Dozens, then hundreds, of comments rolled in, and it was a struggle to find even one that seemed rational, or even attempted to stand in the shoes of the other.
It seemed the majority of commenters took the Israeli side.
"All of the violence in the post-WWII Middle East is seated in the Arab world's refusal to accept the right of existence for Israel," wrote one.
That seemed a bit like saying all the violence in World War II was seated in Britain and Russia's refusal to accept the right of Germany to conquer Europe. Plus it ignored the fact that some time ago, the Arab League offered to do just that -- recognize Israel in return for a withdrawal to the 1967 borders. That offer, I understand, is still on the table.
Another wrote that Hamas uses this suffering to build its own support, but then failed to ask himself the obvious question of why Israel plays into their hands.
Yet another said if the Palestinians would only stop the violence, the beaches of Gaza would make a good location for five-star hotels and a fine tourist destination. Ah, to wait on tables and make the beds of the world's jet-setters -- there's a future worth living for.
Another repeatedly referred to the Palestinians as "Philistines," and amazingly, one actually had the nerve to advocate "push(ing) the ignorant Palestinians into the sea." Such irony.
But there was plenty of ignorance and hate to go around. One writer recalled how he had many Jewish friends in his youth, but now he wished them all nothing but ill because of the actions of the Israeli government. A friend, indeed.

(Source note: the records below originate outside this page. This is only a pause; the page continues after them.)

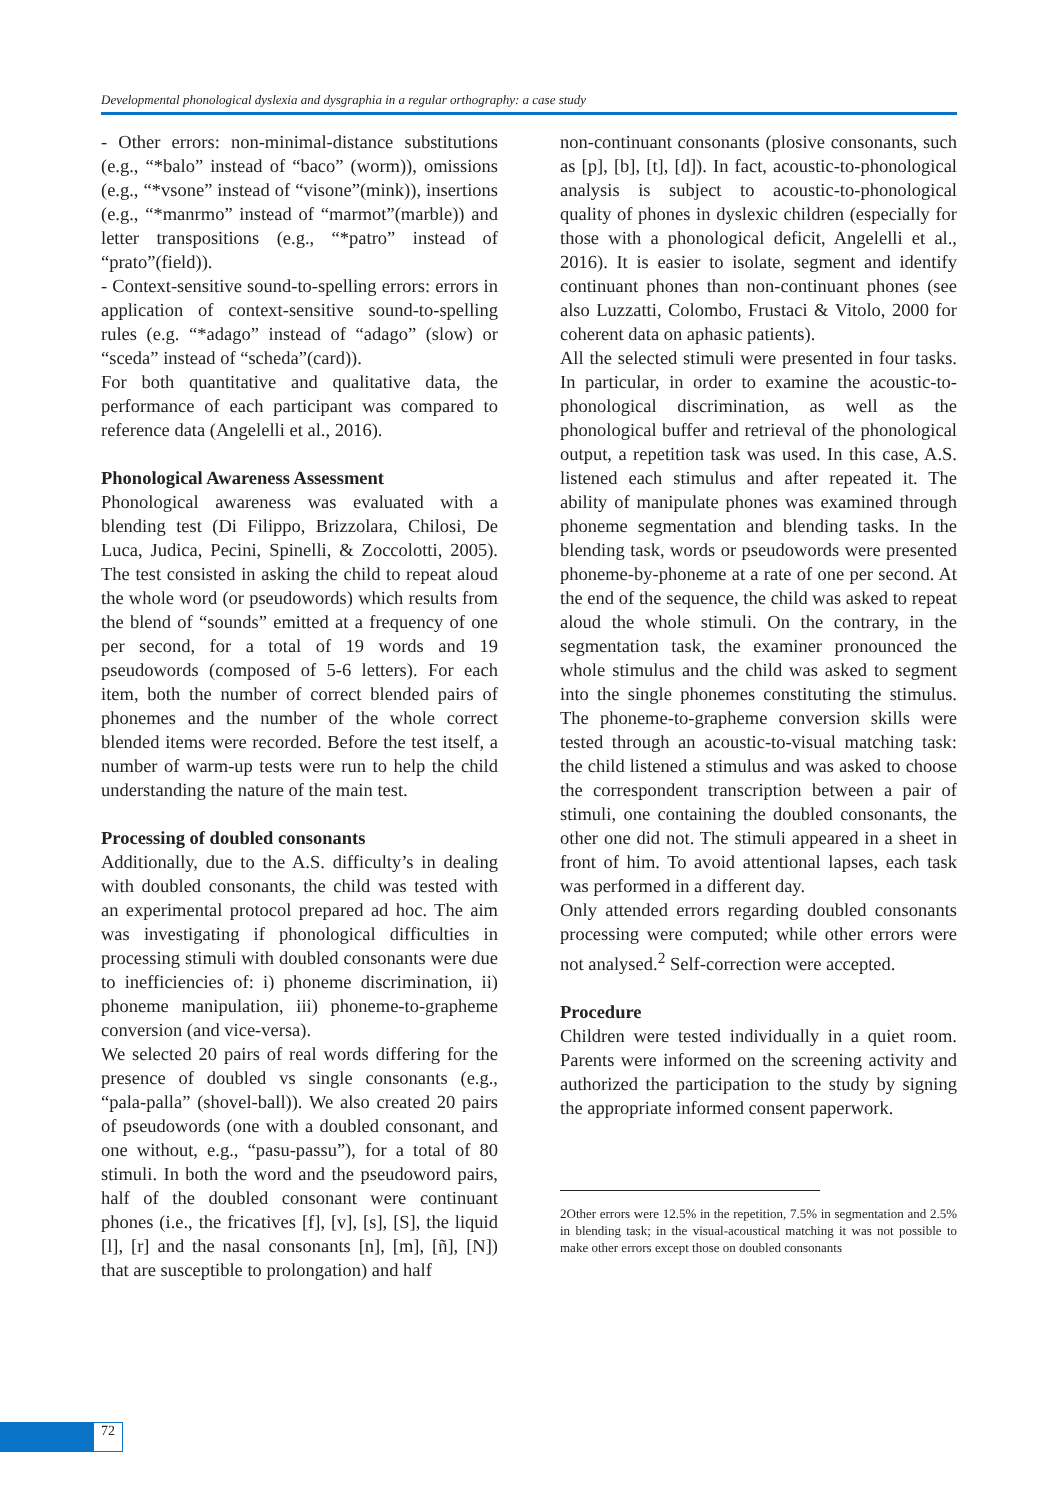Developmental phonological dyslexia and dysgraphia in a regular orthography: a case study
- Other errors: non-minimal-distance substitutions (e.g., “*balo” instead of “baco” (worm)), omissions (e.g., “*vsone” instead of “visone”(mink)), insertions (e.g., “*manrmo” instead of “marmot”(marble)) and letter transpositions (e.g., “*patro” instead of “prato”(field)).
- Context-sensitive sound-to-spelling errors: errors in application of context-sensitive sound-to-spelling rules (e.g. “*adago” instead of “adago” (slow) or “sceda” instead of “scheda”(card)).
For both quantitative and qualitative data, the performance of each participant was compared to reference data (Angelelli et al., 2016).
Phonological Awareness Assessment
Phonological awareness was evaluated with a blending test (Di Filippo, Brizzolara, Chilosi, De Luca, Judica, Pecini, Spinelli, & Zoccolotti, 2005). The test consisted in asking the child to repeat aloud the whole word (or pseudowords) which results from the blend of “sounds” emitted at a frequency of one per second, for a total of 19 words and 19 pseudowords (composed of 5-6 letters). For each item, both the number of correct blended pairs of phonemes and the number of the whole correct blended items were recorded. Before the test itself, a number of warm-up tests were run to help the child understanding the nature of the main test.
Processing of doubled consonants
Additionally, due to the A.S. difficulty’s in dealing with doubled consonants, the child was tested with an experimental protocol prepared ad hoc. The aim was investigating if phonological difficulties in processing stimuli with doubled consonants were due to inefficiencies of: i) phoneme discrimination, ii) phoneme manipulation, iii) phoneme-to-grapheme conversion (and vice-versa).
We selected 20 pairs of real words differing for the presence of doubled vs single consonants (e.g., “pala-palla” (shovel-ball)). We also created 20 pairs of pseudowords (one with a doubled consonant, and one without, e.g., “pasu-passu”), for a total of 80 stimuli. In both the word and the pseudoword pairs, half of the doubled consonant were continuant phones (i.e., the fricatives [f], [v], [s], [S], the liquid [l], [r] and the nasal consonants [n], [m], [ñ], [N]) that are susceptible to prolongation) and half
non-continuant consonants (plosive consonants, such as [p], [b], [t], [d]). In fact, acoustic-to-phonological analysis is subject to acoustic-to-phonological quality of phones in dyslexic children (especially for those with a phonological deficit, Angelelli et al., 2016). It is easier to isolate, segment and identify continuant phones than non-continuant phones (see also Luzzatti, Colombo, Frustaci & Vitolo, 2000 for coherent data on aphasic patients).
All the selected stimuli were presented in four tasks. In particular, in order to examine the acoustic-to-phonological discrimination, as well as the phonological buffer and retrieval of the phonological output, a repetition task was used. In this case, A.S. listened each stimulus and after repeated it. The ability of manipulate phones was examined through phoneme segmentation and blending tasks. In the blending task, words or pseudowords were presented phoneme-by-phoneme at a rate of one per second. At the end of the sequence, the child was asked to repeat aloud the whole stimuli. On the contrary, in the segmentation task, the examiner pronounced the whole stimulus and the child was asked to segment into the single phonemes constituting the stimulus. The phoneme-to-grapheme conversion skills were tested through an acoustic-to-visual matching task: the child listened a stimulus and was asked to choose the correspondent transcription between a pair of stimuli, one containing the doubled consonants, the other one did not. The stimuli appeared in a sheet in front of him. To avoid attentional lapses, each task was performed in a different day.
Only attended errors regarding doubled consonants processing were computed; while other errors were not analysed.<sup>2</sup> Self-correction were accepted.
Procedure
Children were tested individually in a quiet room. Parents were informed on the screening activity and authorized the participation to the study by signing the appropriate informed consent paperwork.
2Other errors were 12.5% in the repetition, 7.5% in segmentation and 2.5% in blending task; in the visual-acoustical matching it was not possible to make other errors except those on doubled consonants
72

But the article made clear what was the root of all this madness. On average this year, Palestinian militants have fired six rather ineffective rockets per day at nearby Israeli towns, and two Israeli citizens have been killed. Two. All year. For this, over a million Palestinians must suffer.
I make no defense of terrorism against civilians. There is none. I don't even want a soldier to die. And I refuse to weigh the bodies of the dead to see how hangs the balance. The problem is, no matter who is using the term, the definition of "terrorism" always seems one-sided.